When did you first discover that your mother had been both Miss Burma and a political revolutionary?
I can’t remember a time when I didn’t know. My American dad was a dreamer, and he painted my mother in these oversized terms — she was Miss Burma, she was the most famous actress in Burma for a time, she was a woman warrior. So I knew all of that. But as I was writing the book, I would put pieces together in an almost journalistic way, and I would figure out how her story fit into a bigger political picture. It was almost like having a conversation with the dead.


Miss Burma is based on the lives of your mother and grandparents; it’s a story that is, in some sense, a real part of you. What was it like to get that story out and onto the page?
I should tell you that the first version of the book was much more about myself and my mother.
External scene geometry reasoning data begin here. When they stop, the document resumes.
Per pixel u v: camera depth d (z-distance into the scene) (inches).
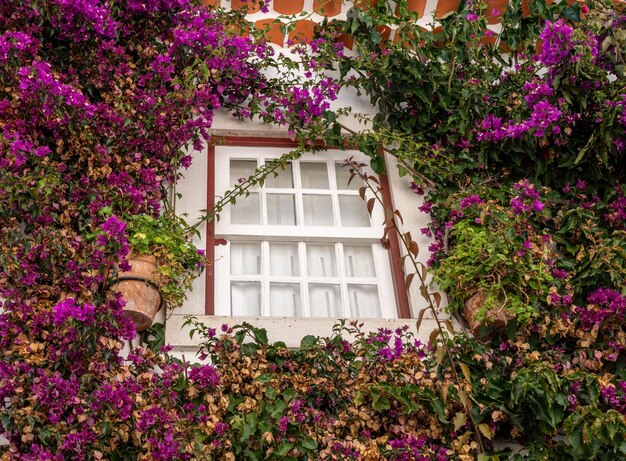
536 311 171.8
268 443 155.3
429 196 198.8
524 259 174.6
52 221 168.2
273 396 160.1
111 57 192.9
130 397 150.7
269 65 206.1
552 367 165.0
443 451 158.2
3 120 175.8
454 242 188.4
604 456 161.3
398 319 178.4
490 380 166.6
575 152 197.3
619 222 190.9
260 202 199.5
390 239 195.3
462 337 171.6
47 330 156.5
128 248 161.9
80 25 189.2
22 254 160.4
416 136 203.9
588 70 195.3
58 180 170.4
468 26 205.5
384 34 215.8
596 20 199.8
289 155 201.0
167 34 201.6
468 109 199.9
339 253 194.5
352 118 209.0
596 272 176.4
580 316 173.5
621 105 189.0
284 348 167.3
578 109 198.2
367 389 162.2
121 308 158.1
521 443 165.9
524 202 183.5
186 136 189.5
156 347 165.3
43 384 148.4
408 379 164.4
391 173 202.2
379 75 206.5
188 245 175.8
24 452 146.3
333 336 173.8
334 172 206.2
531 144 194.4
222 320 171.6
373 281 191.2
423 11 216.4
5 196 165.3
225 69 201.8
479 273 175.6
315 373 164.6
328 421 161.0
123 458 149.9
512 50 215.0
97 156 178.1
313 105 203.6
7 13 187.2
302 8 213.9
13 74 178.5
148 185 181.2
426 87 204.5
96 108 182.9
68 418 147.8
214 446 152.7
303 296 187.0
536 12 212.1
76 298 160.7
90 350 154.3
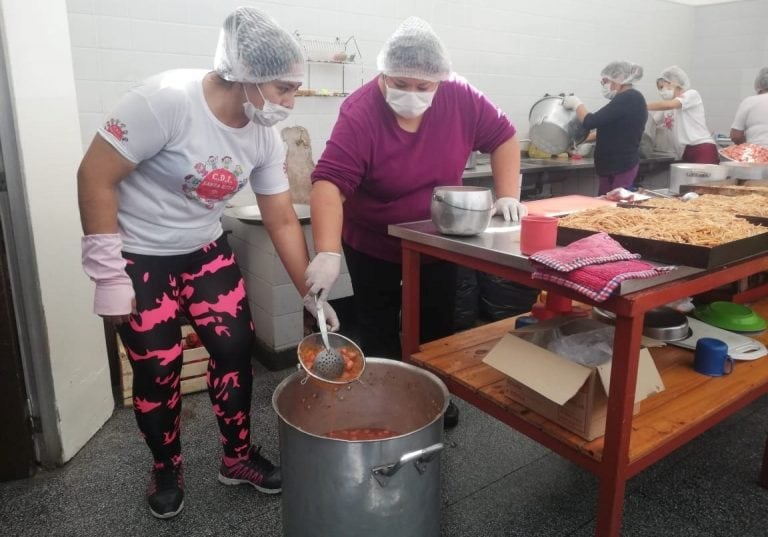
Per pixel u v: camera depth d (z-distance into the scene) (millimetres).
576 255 1190
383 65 1555
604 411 1276
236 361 1581
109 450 1957
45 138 1712
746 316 1785
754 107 4086
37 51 1669
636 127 3730
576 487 1737
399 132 1707
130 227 1405
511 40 4090
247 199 2969
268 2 2926
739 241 1257
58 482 1777
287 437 1201
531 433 1358
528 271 1270
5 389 1711
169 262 1473
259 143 1470
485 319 3164
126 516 1622
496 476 1795
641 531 1547
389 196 1803
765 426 2086
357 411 1512
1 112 1583
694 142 4488
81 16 2451
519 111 4324
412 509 1198
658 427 1280
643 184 5227
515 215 1706
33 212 1670
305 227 2525
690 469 1828
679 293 1169
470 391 1501
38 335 1742
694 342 1650
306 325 2820
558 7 4324
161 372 1475
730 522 1587
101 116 2570
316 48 3131
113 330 2404
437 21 3643
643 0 4977
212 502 1680
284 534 1308
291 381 1347
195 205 1437
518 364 1332
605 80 3846
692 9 5516
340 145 1659
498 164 1937
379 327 2051
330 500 1169
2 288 1651
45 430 1812
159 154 1331
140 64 2621
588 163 4086
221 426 1654
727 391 1433
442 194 1466
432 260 1959
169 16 2648
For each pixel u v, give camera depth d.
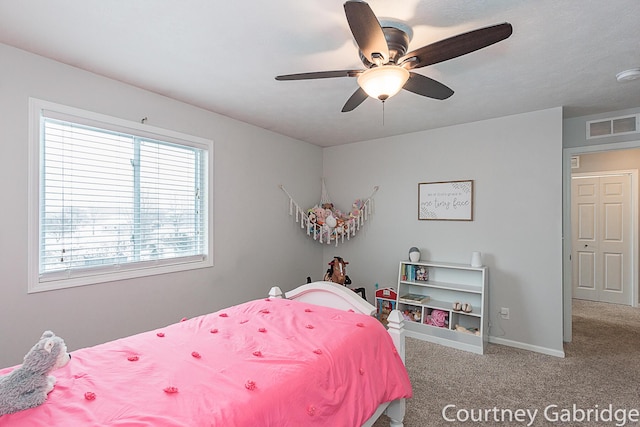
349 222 4.12
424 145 3.76
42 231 2.10
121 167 2.49
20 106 1.96
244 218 3.46
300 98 2.78
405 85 1.87
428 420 2.00
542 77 2.34
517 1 1.51
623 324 3.86
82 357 1.41
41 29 1.75
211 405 1.07
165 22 1.68
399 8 1.56
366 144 4.25
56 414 1.01
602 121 3.17
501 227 3.27
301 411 1.21
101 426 0.96
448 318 3.41
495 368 2.71
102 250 2.39
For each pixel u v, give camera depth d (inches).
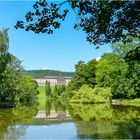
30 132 1225.4
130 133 1088.2
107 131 1160.2
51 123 1552.7
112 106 2864.2
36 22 854.5
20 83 3860.7
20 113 2290.8
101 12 832.3
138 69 3287.4
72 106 3284.9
It was first person, it was much more of the expected immigrant story. I wrote an entire version of that book as my mother became sick, and it was cathartic to write that version, which was so much about the traumas she had lived through and how I inherited some of that, and about her conflict over giving herself over to motherhood in the United States when I think she felt, to some extent, that she had abandoned the call of a whole people back in Burma, what’s now Myanmar. What became clear to me after I finished that book was given the fact that I was writing this for a Western readership I had been too solipsistic in my approach. The book wasn’t about me, it needed to be about a country and a people and a family, and I needed to exist in the margins of the story and get myself out of the way.


Why write a novel and not nonfiction?
I am more called to write fiction, period. My literary interest is in the experience of consciousness. Even though I would consider myself someone who takes plotting more seriously than perhaps many of my peers, what I’m most interested in is capturing the experience of being. When I received the story from my mother — an epic, dramatic story that we spent two years talking about before she died — absent from that was the internal, the motivations. There were times when I could feel that she was talking around the heart of the matter. It just made sense to take the novelistic leap.


The book begins with Louisa on stage as Miss Burma in 1956, and then vaults backward in time, to her parents’ story.
As a literary writer, I felt a certain pressure to write autobiographical fiction. I was succumbing to some bias against the political novel and the historical novel. It took getting past those biases for me to see that I’d been living under the myth of my mother, but in fact her father and mother’s story were equally dramatic and perhaps, even more revealing of the story of Burma. They were born during the colonial era and were both involved in Burma’s transition from colonialism to independence to the civil war. I needed to open myself up to telling more of what now is a multi-perspectival book.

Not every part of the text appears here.